To enter a true life story, consumers should click on the "Whine & Win" link and post their story directly to the blog. The contest will close at midnight on October 30, 2007, with the winner being contacted as well as announced on the blog October 31st (Halloween). The winner will receive the PlumChoice Unlimited Online PC Support subscription plan (valued at $24.95/month) completely free of charge until December 31, 2009. PlumChoice employees and their relatives are ineligible for this contest.
The nation's trusted leader in remote PC & technology support, PlumChoice provides highly effective and convenient help 24/7 by accessing consumers' computers through a high-speed Internet connection to view, configure, demonstrate and repair everything from laptops to wireless networks, digital cameras, and MP3 players. The winner of the nation's most frustrated consumer technology user contest will be given access to PlumChoice's full line of service offerings.

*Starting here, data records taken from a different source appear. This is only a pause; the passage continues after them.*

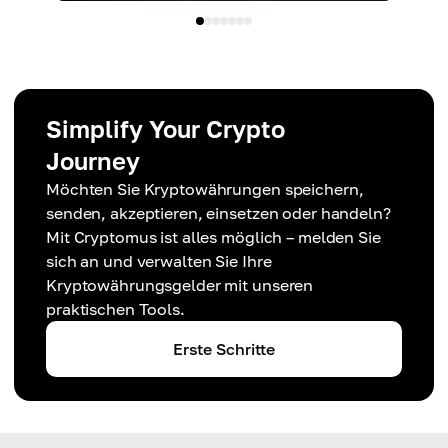
Simplify Your Crypto
Journey
Möchten Sie Kryptowährungen speichern,
senden, akzeptieren, einsetzen oder handeln?
Mit Cryptomus ist alles möglich – melden Sie
sich an und verwalten Sie Ihre
Kryptowährungsgelder mit unseren
praktischen Tools.
Erste Schritte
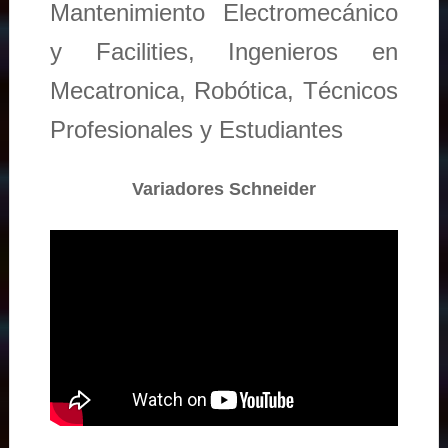
Mantenimiento Electromecánico
y Facilities, Ingenieros en
Mecatronica, Robótica, Técnicos
Profesionales y Estudiantes
Variadores Schneider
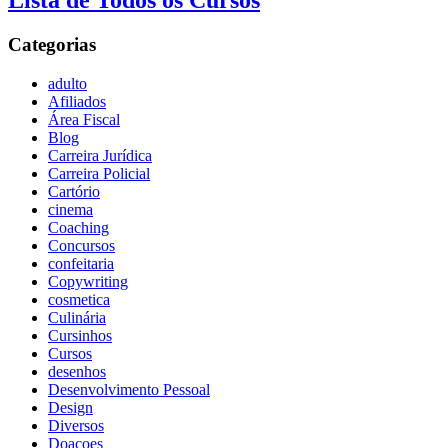
Lista de Todos os Cursos
Categorias
adulto
Afiliados
Área Fiscal
Blog
Carreira Jurídica
Carreira Policial
Cartório
cinema
Coaching
Concursos
confeitaria
Copywriting
cosmetica
Culinária
Cursinhos
Cursos
desenhos
Desenvolvimento Pessoal
Design
Diversos
Doaçoes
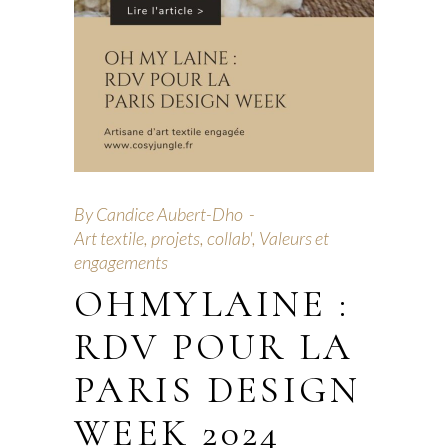
By
Candice Aubert-Dho
Art textile, projets, collab'
,
Valeurs et
engagements
OHMYLAINE :
RDV POUR LA
PARIS DESIGN
WEEK 2024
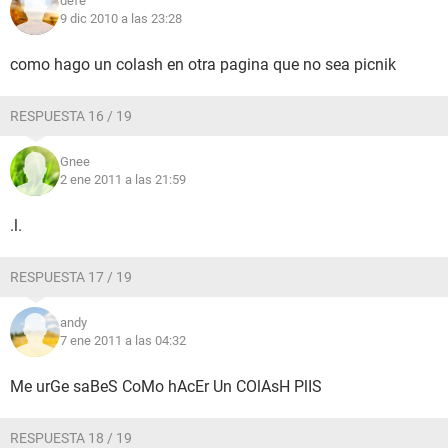
defe
9 dic 2010 a las 23:28
como hago un colash en otra pagina que no sea picnik
RESPUESTA 16 / 19
Gnee
2 ene 2011 a las 21:59
.l.
RESPUESTA 17 / 19
andy
7 ene 2011 a las 04:32
Me urGe saBeS CoMo hAcEr Un COlAsH PlIS
RESPUESTA 18 / 19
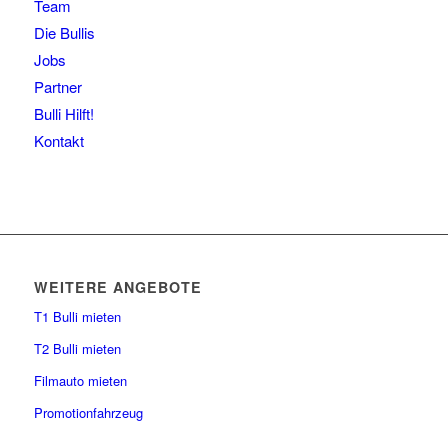
Team
Die Bullis
Jobs
Partner
Bulli Hilft!
Kontakt
WEITERE ANGEBOTE
T1 Bulli mieten
T2 Bulli mieten
Filmauto mieten
Promotionfahrzeug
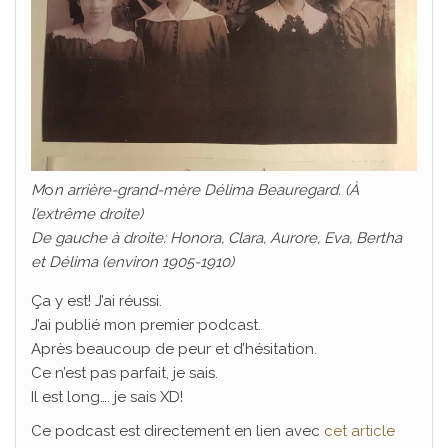
M
o
n arrière-grand-mère Délima Beauregard. (À
l’extrême droite)
De gauche à droite: Honora, Clara, Aurore, Eva, Bertha
et Délima (environ 1905-1910)
Ça y est! J’ai réussi.
J’ai publié mon premier podcast.
Après beaucoup de peur et d’hésitation.
Ce n’est pas parfait, je sais.
Il est long…. je sais XD!
Ce podcast est directement en lien avec
cet article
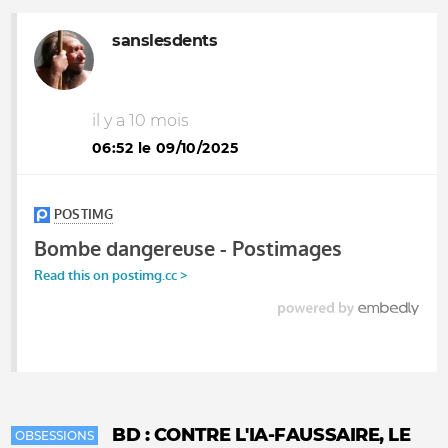
sanslesdents
il y a 10 mois
06:52 le 09/10/2025
BD : CONTRE L'IA-FAUSSAIRE, LE
OBSESSIONS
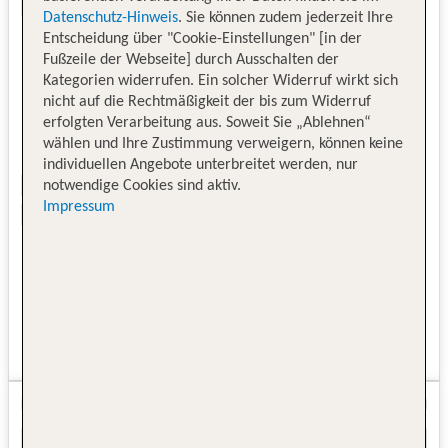
Datenschutz-Hinweis
. Sie können zudem jederzeit Ihre
Entscheidung über "Cookie-Einstellungen" [in der
Fußzeile der Webseite] durch Ausschalten der
Kategorien widerrufen. Ein solcher Widerruf wirkt sich
nicht auf die Rechtmäßigkeit der bis zum Widerruf
erfolgten Verarbeitung aus. Soweit Sie „Ablehnen“
wählen und Ihre Zustimmung verweigern, können keine
individuellen Angebote unterbreitet werden, nur
notwendige Cookies sind aktiv.
Impressum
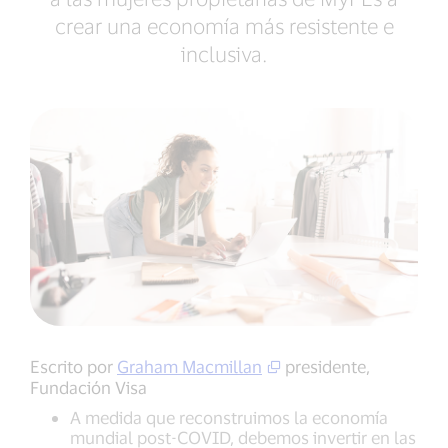
crear una economía más resistente e
inclusiva.
Escrito por
Graham Macmillan
presidente,
Fundación Visa
A medida que reconstruimos la economía
mundial post-COVID, debemos invertir en las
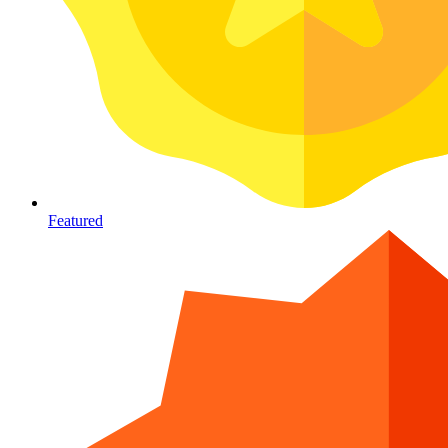
Featured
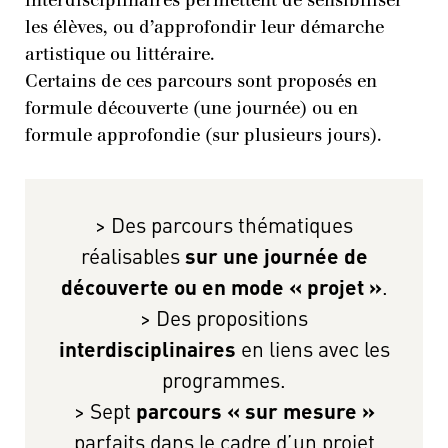
interdisciplinaires permettent de sensibiliser
les élèves, ou d’approfondir leur démarche
artistique ou littéraire.
Certains de ces parcours sont proposés en
formule découverte (une journée) ou en
formule approfondie (sur plusieurs jours).
> Des parcours thématiques
réalisables
sur une journée de
découverte ou en mode « projet »
.
> Des propositions
interdisciplinaires
en liens avec les
programmes.
> Sept
parcours « sur mesure »
parfaits dans le cadre d’un projet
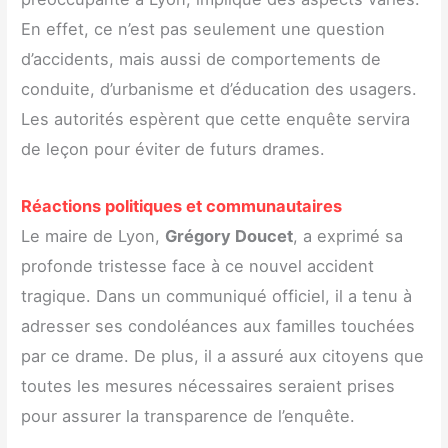
En effet, ce n’est pas seulement une question
d’accidents, mais aussi de comportements de
conduite, d’urbanisme et d’éducation des usagers.
Les autorités espèrent que cette enquête servira
de leçon pour éviter de futurs drames.
Réactions politiques et communautaires
Le maire de Lyon,
Grégory Doucet
, a exprimé sa
profonde tristesse face à ce nouvel accident
tragique. Dans un communiqué officiel, il a tenu à
adresser ses condoléances aux familles touchées
par ce drame. De plus, il a assuré aux citoyens que
toutes les mesures nécessaires seraient prises
pour assurer la transparence de l’enquête.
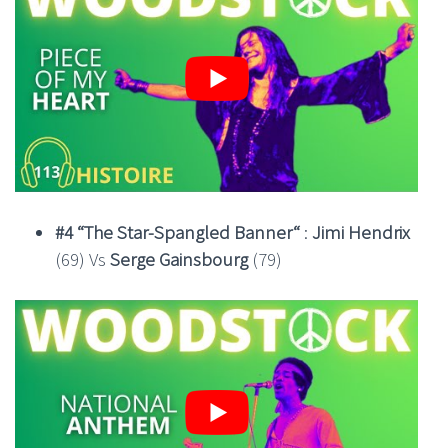
#4 “The Star-Spangled Banner“
:
Jimi Hendrix
(69) Vs
Serge Gainsbourg
(79)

Karen McPhillips, Vice President, Marketing
SSPR, for PlumChoice
The press release contains forward-looking statements regarding anticipated objectives, growth and/or expected product and service developments or enhancements. Such forward-looking statements may be identified by the use of the following words (among others): "believes," "expects," "may," "will," "plan," "should" or "anticipates," or comparable words and their negatives. These forward-looking statements are not guarantees but are subject to risks and uncertainties that could cause actual results to differ materially from the expectations contained in these statements. PlumChoice assumes no obligation to update any forward-looking statements contained in this press release in the event of changing circumstances or otherwise, and such statements are current only as of the date they are made.